» To-do item:
Copy all of the lines below exactly, leaving out the pictures.

» Data for processing:
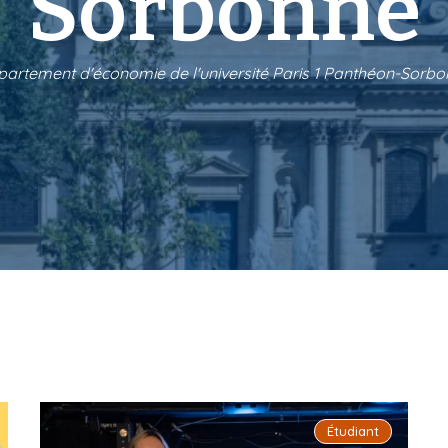
Sorbonne
artement d'économie de l'université Paris 1 Panthéon-Sorb
Étudiant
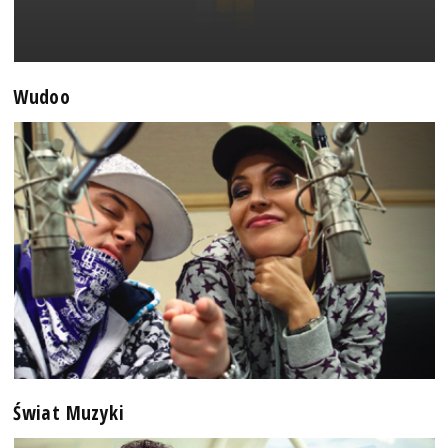
Wudoo
Świat Muzyki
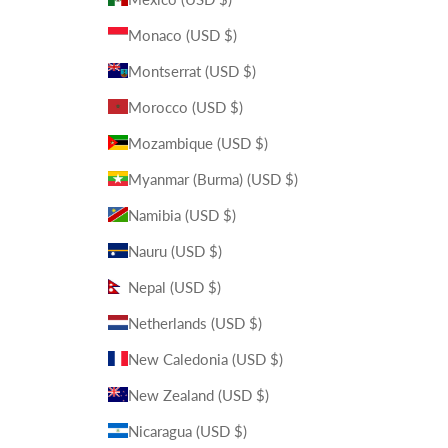
Monaco (USD $)
Montserrat (USD $)
Morocco (USD $)
Mozambique (USD $)
Myanmar (Burma) (USD $)
Namibia (USD $)
Nauru (USD $)
Nepal (USD $)
Netherlands (USD $)
New Caledonia (USD $)
New Zealand (USD $)
Nicaragua (USD $)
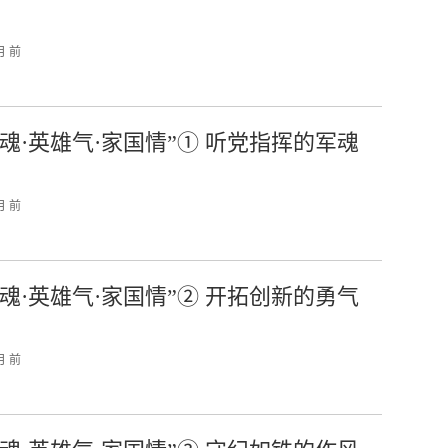
月 前
军魂·英雄气·家国情”① 听党指挥的军魂
月 前
军魂·英雄气·家国情”② 开拓创新的勇气
月 前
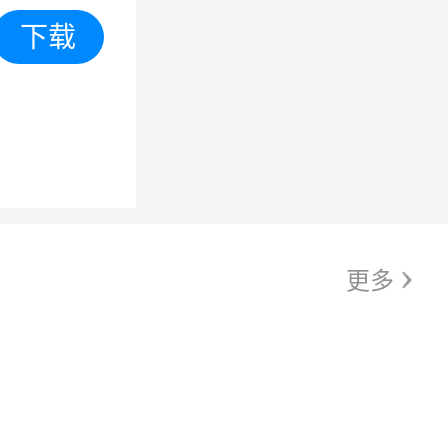
下载
更多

» Reply to the task:
Sorbonne
artement d'économie de l'université Paris 1 Panthéon-Sorb
Étudiant
Wudoo
Świat Muzyki
Monaco (USD $)
Montserrat (USD $)
Morocco (USD $)
Mozambique (USD $)
Myanmar (Burma) (USD $)
Namibia (USD $)
Nauru (USD $)
Nepal (USD $)
Netherlands (USD $)
New Caledonia (USD $)
New Zealand (USD $)
Nicaragua (USD $)
月 前
军魂·英雄气·家国情”① 听党指挥的军魂
月 前
军魂·英雄气·家国情”② 开拓创新的勇气
月 前
下载
更多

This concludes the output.